Von Ende April bis Ende Mai (optimale Wuchshöhe 0,5 bis 1 Meter) kann auch ohne vorherige
Mahd chemisch behandelt werden.
Von Ende Mai bis Ende Juni (vor der Blüte) sollte zuerst gemäht und dann der Vegetationskegel
abgetrennt bzw. der Neuaustrieb chemisch behandelt werden. Fast blühende Pflanzen bilden
kaum neue Blätter für eine chemische Behandlung.
Ab Juli, wenn schon Samen an der Hauptdolde sitzen, müssen auf jeden Fall die Dolden entfernt und vernichtet werden, damit sich nicht neue Samenbestände aufbauen.
Nach der Entfernung der Altstauden wachsen auf den Flächen schon wieder zwei Generationen
hervor: die einjährigen Pflanzen und die auskeimenden Samen, die endlich ans Licht kommen.
Daher bietet auch der Herbst bis in den Oktober hinein gute Bekämpfungsmöglichkeiten durch
Ausgraben der jungen Pflanzen (geringeres Risiko) oder durch den Einsatz des selektiven Wirkstoffes Triclopyr.
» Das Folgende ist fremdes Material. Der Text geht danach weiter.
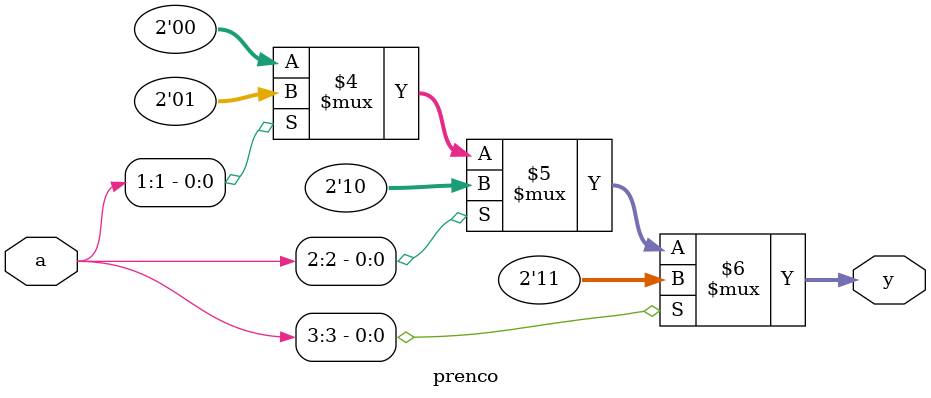
<source format=v>
module prenco(
input [3:0] a,
output [1:0] y);
assign y = (a[3]==1'b1)?2'b11:
           (a[2]==1'b1)?2'b10:
           (a[1]==1'b1)?2'b01: 2'b00;
endmodule

</source>
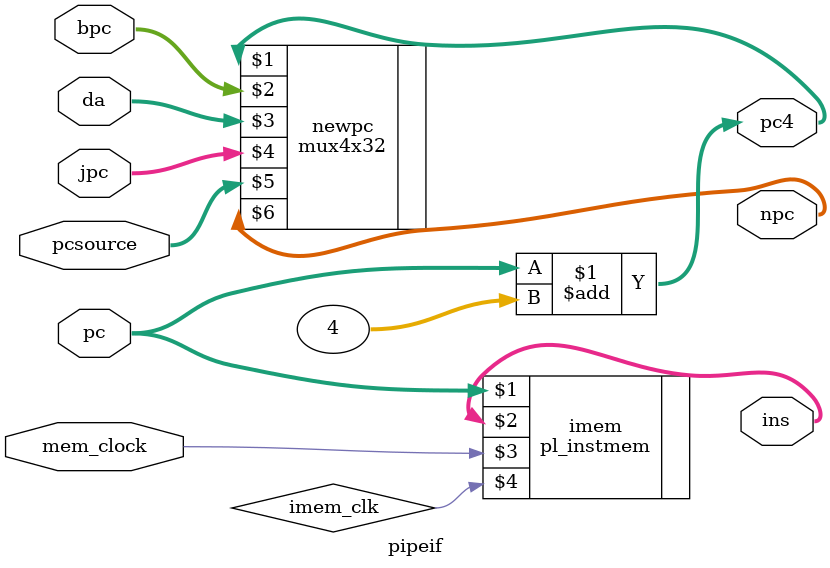
<source format=v>
module pipeif ( pcsource,pc,bpc,da,jpc,npc,pc4,ins,mem_clock );
	input mem_clock;
	input [1:0] pcsource;
	input [31:0] pc,bpc,da,jpc;
	output [31:0] npc,pc4,ins;
	mux4x32 newpc(pc4,bpc,da,jpc,pcsource,npc);
	assign pc4=pc+32'h4;
	wire imem_clk;
	pl_instmem imem(pc,ins,mem_clock,imem_clk);
endmodule
</source>
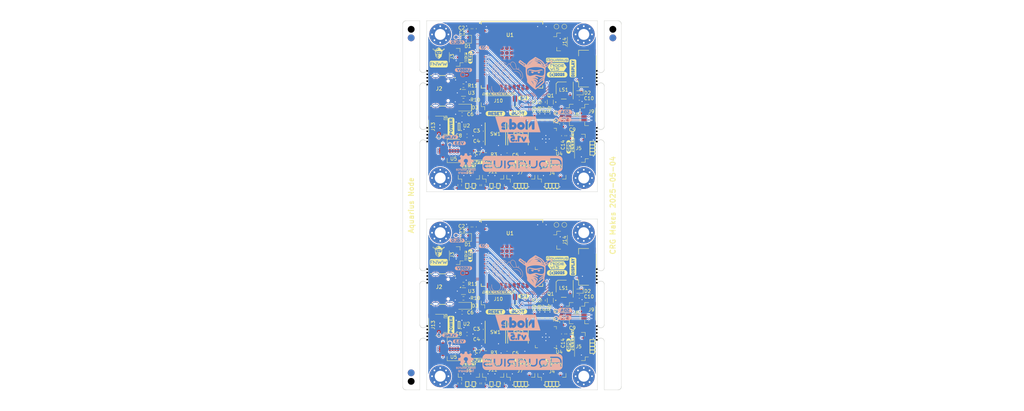
<source format=kicad_pcb>
(kicad_pcb
	(version 20241229)
	(generator "pcbnew")
	(generator_version "9.0")
	(general
		(thickness 1.554)
		(legacy_teardrops no)
	)
	(paper "A4")
	(layers
		(0 "F.Cu" signal)
		(4 "In1.Cu" signal)
		(6 "In2.Cu" signal)
		(2 "B.Cu" signal)
		(9 "F.Adhes" user "F.Adhesive")
		(11 "B.Adhes" user "B.Adhesive")
		(13 "F.Paste" user)
		(15 "B.Paste" user)
		(5 "F.SilkS" user "F.Silkscreen")
		(7 "B.SilkS" user "B.Silkscreen")
		(1 "F.Mask" user)
		(3 "B.Mask" user)
		(17 "Dwgs.User" user "User.Drawings")
		(19 "Cmts.User" user "User.Comments")
		(21 "Eco1.User" user "User.Eco1")
		(23 "Eco2.User" user "User.Eco2")
		(25 "Edge.Cuts" user)
		(27 "Margin" user)
		(31 "F.CrtYd" user "F.Courtyard")
		(29 "B.CrtYd" user "B.Courtyard")
		(35 "F.Fab" user)
		(33 "B.Fab" user)
		(39 "User.1" user)
		(41 "User.2" user)
		(43 "User.3" user)
		(45 "User.4" user)
		(47 "User.5" user)
		(49 "User.6" user)
		(51 "User.7" user)
		(53 "User.8" user)
		(55 "User.9" user)
	)
	(setup
		(stackup
			(layer "F.SilkS"
				(type "Top Silk Screen")
			)
			(layer "F.Paste"
				(type "Top Solder Paste")
			)
			(layer "F.Mask"
				(type "Top Solder Mask")
				(thickness 0.01)
			)
			(layer "F.Cu"
				(type "copper")
				(thickness 0.035)
			)
			(layer "dielectric 1"
				(type "prepreg")
				(thickness 0.1)
				(material "FR4")
				(epsilon_r 3.91)
				(loss_tangent 0.012)
			)
			(layer "In1.Cu"
				(type "copper")
				(thickness 0.012)
			)
			(layer "dielectric 2"
				(type "core")
				(thickness 1.24)
				(material "FR4")
				(epsilon_r 4.5)
				(loss_tangent 0.0144)
			)
			(layer "In2.Cu"
				(type "copper")
				(thickness 0.012)
			)
			(layer "dielectric 3"
				(type "prepreg")
				(thickness 0.1)
				(material "FR4")
				(epsilon_r 3.91)
				(loss_tangent 0.012)
			)
			(layer "B.Cu"
				(type "copper")
				(thickness 0.035)
			)
			(layer "B.Mask"
				(type "Bottom Solder Mask")
				(thickness 0.01)
			)
			(layer "B.Paste"
				(type "Bottom Solder Paste")
			)
			(layer "B.SilkS"
				(type "Bottom Silk Screen")
			)
			(copper_finish "ENIG")
			(dielectric_constraints no)
		)
		(pad_to_mask_clearance 0.038)
		(solder_mask_min_width 0.1)
		(allow_soldermask_bridges_in_footprints no)
		(tenting front back)
		(aux_axis_origin 116.499 20)
		(grid_origin 116.499 20)
		(pcbplotparams
			(layerselection 0x00000000_00000000_55555555_5755f5ff)
			(plot_on_all_layers_selection 0x00000000_00000000_00000000_00000000)
			(disableapertmacros no)
			(usegerberextensions no)
			(usegerberattributes yes)
			(usegerberadvancedattributes yes)
			(creategerberjobfile yes)
			(dashed_line_dash_ratio 12.000000)
			(dashed_line_gap_ratio 3.000000)
			(svgprecision 4)
			(plotframeref no)
			(mode 1)
			(useauxorigin no)
			(hpglpennumber 1)
			(hpglpenspeed 20)
			(hpglpendiameter 15.000000)
			(pdf_front_fp_property_popups yes)
			(pdf_back_fp_property_popups yes)
			(pdf_metadata yes)
			(pdf_single_document no)
			(dxfpolygonmode yes)
			(dxfimperialunits yes)
			(dxfusepcbnewfont yes)
			(psnegative no)
			(psa4output no)
			(plot_black_and_white yes)
			(sketchpadsonfab no)
			(plotpadnumbers no)
			(hidednponfab no)
			(sketchdnponfab yes)
			(crossoutdnponfab yes)
			(subtractmaskfromsilk no)
			(outputformat 1)
			(mirror no)
			(drillshape 1)
			(scaleselection 1)
			(outputdirectory "")
		)
	)
	(net 0 "")
	(footprint "Resistor_SMD:R_0603_1608Metric" (layer "F.Cu") (at 163 50.175 90))
	(footprint "kibuzzard-68142199" (layer "F.Cu") (at 135 29.7))
	(footprint "CRGM Connector:JST_SH_BM04B-SRSS-TB_1x04-1MP_P1.00mm_Vertical" (layer "F.Cu") (at 135.88 65.2))
	(footprint "CRGM Connector:XF2C_1415-1A" (layer "F.Cu") (at 170.55849 34 -90))
	(footprint "NPTH" (layer "F.Cu") (at 178.001 22.5))
	(footprint "NPTH" (layer "F.Cu") (at 173.3 111.333333))
	(footprint "kibuzzard-68142110" (layer "F.Cu") (at 160.2 61.3))
	(footprint "Capacitor_SMD:C_0603_1608Metric" (layer "F.Cu") (at 139.6 52.3 90))
	(footprint "CRGM Passive:DFN1006-2" (layer "F.Cu") (at 152.58 126.275 90))
	(footprint "CRGM Connector:JST_SH_BM04B-SRSS-TB_1x04-1MP_P1.00mm_Vertical" (layer "F.Cu") (at 166.4 105.55 -90))
	(footprint "Resistor_SMD:R_0603_1608Metric" (layer "F.Cu") (at 133.2 68.1 90))
	(footprint "CRGM Passive:DFN1006-2" (layer "F.Cu") (at 150.58 68.275 90))
	(footprint "CRGM Connector:JST_SH_BM04B-SRSS-TB_1x04-1MP_P1.00mm_Vertical" (layer "F.Cu") (at 166.4 47.55 -90))
	(footprint "kibuzzard-68153CC4" (layer "F.Cu") (at 157.7 120.5))
	(footprint "kibuzzard-680D0262" (layer "F.Cu") (at 136.3 88.7 90))
	(footprint "Connector_JST:JST_SH_BM08B-SRSS-TB_1x08-1MP_P1.00mm_Vertical" (layer "F.Cu") (at 144.6 102))
	(footprint "Connector_JST:JST_SH_BM08B-SRSS-TB_1x08-1MP_P1.00mm_Vertical" (layer "F.Cu") (at 144.6 44))
	(footprint "kibuzzard-6812E3BB" (layer "F.Cu") (at 146.65 41.4))
	(footprint "Resistor_SMD:R_0603_1608Metric" (layer "F.Cu") (at 140.85 117.1))
	(footprint "kibuzzard-68153CC9" (layer "F.Cu") (at 142.5 120.5))
	(footprint "Resistor_SMD:R_0603_1608Metric" (layer "F.Cu") (at 155.1 106.97564 -90))
	(footprint "Resistor_SMD:R_0603_1608Metric" (layer "F.Cu") (at 156.6 106.97564 90))
	(footprint "NPTH" (layer "F.Cu") (at 123.7 34.666667))
	(footprint "CRGM Connector:JST_SH_SM04B-SRSS-TB_1x04-1MP_P1.00mm_Horizontal" (layer "F.Cu") (at 126.8 51 -90))
	(footprint "CRGM Passive:D_SOD-123F" (layer "F.Cu") (at 134.5 103.4 180))
	(footprint "CRGM Passive:DFN1006-2" (layer "F.Cu") (at 172 56.8 180))
	(footprint "Resistor_SMD:R_0603_1608Metric" (layer "F.Cu") (at 163 46.95 -90))
	(footprint "NPTH" (layer "F.Cu") (at 123.7 38.666667))
	(footprint "kibuzzard-68142039" (layer "F.Cu") (at 151.575 120.5))
	(footprint "kibuzzard-680D0826" (layer "F.Cu") (at 161.700143 35.764141))
	(footprint "kibuzzard-68153CEB" (layer "F.Cu") (at 136.4 62.5))
	(footprint "CRGM Passive:DFN1006-2" (layer "F.Cu") (at 137.3 68.3 90))
	(footprint "CRGM Connector:GCT_USB4105-GF-A" (layer "F.Cu") (at 126.125 98.5 -90))
	(footprint "kibuzzard-68142030"
		(layer "F.Cu")
		(uuid "1a450bde-6917-4ce2-95c1-d51025e9b049")
		(at 152.575 120.5)
		(descr "Generated with KiBuzzard")
		(tags "kb_params=eyJBbGlnbm1lbnRDaG9pY2UiOiAiQ2VudGVyIiwgIkNhcExlZnRDaG9pY2UiOiAiLyIsICJDYXBSaWdodENob2ljZSI6ICIvIiwgIkZvbnRDb21ib0JveCI6ICJGcmVkZHlTcGFyay1SZWd1bGFyIiwgIkhlaWdodEN0cmwiOiAwLjcsICJMYXllckNvbWJvQm94IjogIkYuU2lsa1MiLCAiTGluZVNwYWNpbmdDdHJsIjogMS4wLCAiTXVsdGlMaW5lVGV4dCI6ICI3IiwgIlBhZGRpbmdCb3R0b21DdHJsIjogMC41LCAiUGFkZGluZ0xlZnRDdHJsIjogMC41LCAiUGFkZGluZ1JpZ2h0Q3RybCI6IDAuNSwgIlBhZGRpbmdUb3BDdHJsIjogMC41LCAiV2lkdGhDdHJsIjogMC43LCAiYWR2YW5jZWRDaGVja2JveCI6IGZhbHNlLCAiaW5saW5lRm9ybWF0VGV4dGJveCI6IGZhbHNlLCAibGluZW92ZXJTdHlsZUNob2ljZSI6ICJSb3VuZGVkIiwgImxpbmVvdmVyVGhpY2tuZXNzQ3RybCI6IDF9")
		(property "Reference" "kibuzzard-68142030"
			(at 0 -3.439726 0)
			(unlocked yes)
			(layer "F.SilkS"
... [3467341 chars truncated]
</source>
So kann eine wichtige Vorarbeit für das nächste Frühjahr erledigt werden.
Fazit
Die Bekämpfung der Herkulesstaude ist möglich. Dabei ist der gezielte Einsatz effektiver Methoden
über mehrere Jahre mit Kartierung der Standorte und sorgfältigen Nachkontrollen notwendig. Diese
Aufgabe kann nicht isoliert von einzelnen Anliegern, sondern nur gemeinsam mit allen Beteiligten
und durch sachliche Information der Bevölkerung in Angriff genommen werden.